◆ **YOUR INSTRUCTIONS**
Please go line by line and repeat the data below exactly, with no images.

BEGIN

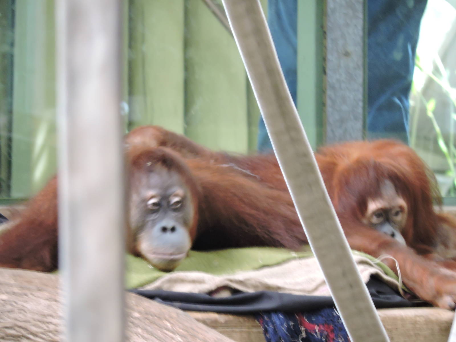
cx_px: 228
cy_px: 171
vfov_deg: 1.9
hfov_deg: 2.5
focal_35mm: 800
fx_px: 10538
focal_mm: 142.7
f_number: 5.2
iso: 800
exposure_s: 1/40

END

◆ **REPLY**
cx_px: 228
cy_px: 171
vfov_deg: 1.9
hfov_deg: 2.5
focal_35mm: 800
fx_px: 10538
focal_mm: 142.7
f_number: 5.2
iso: 800
exposure_s: 1/40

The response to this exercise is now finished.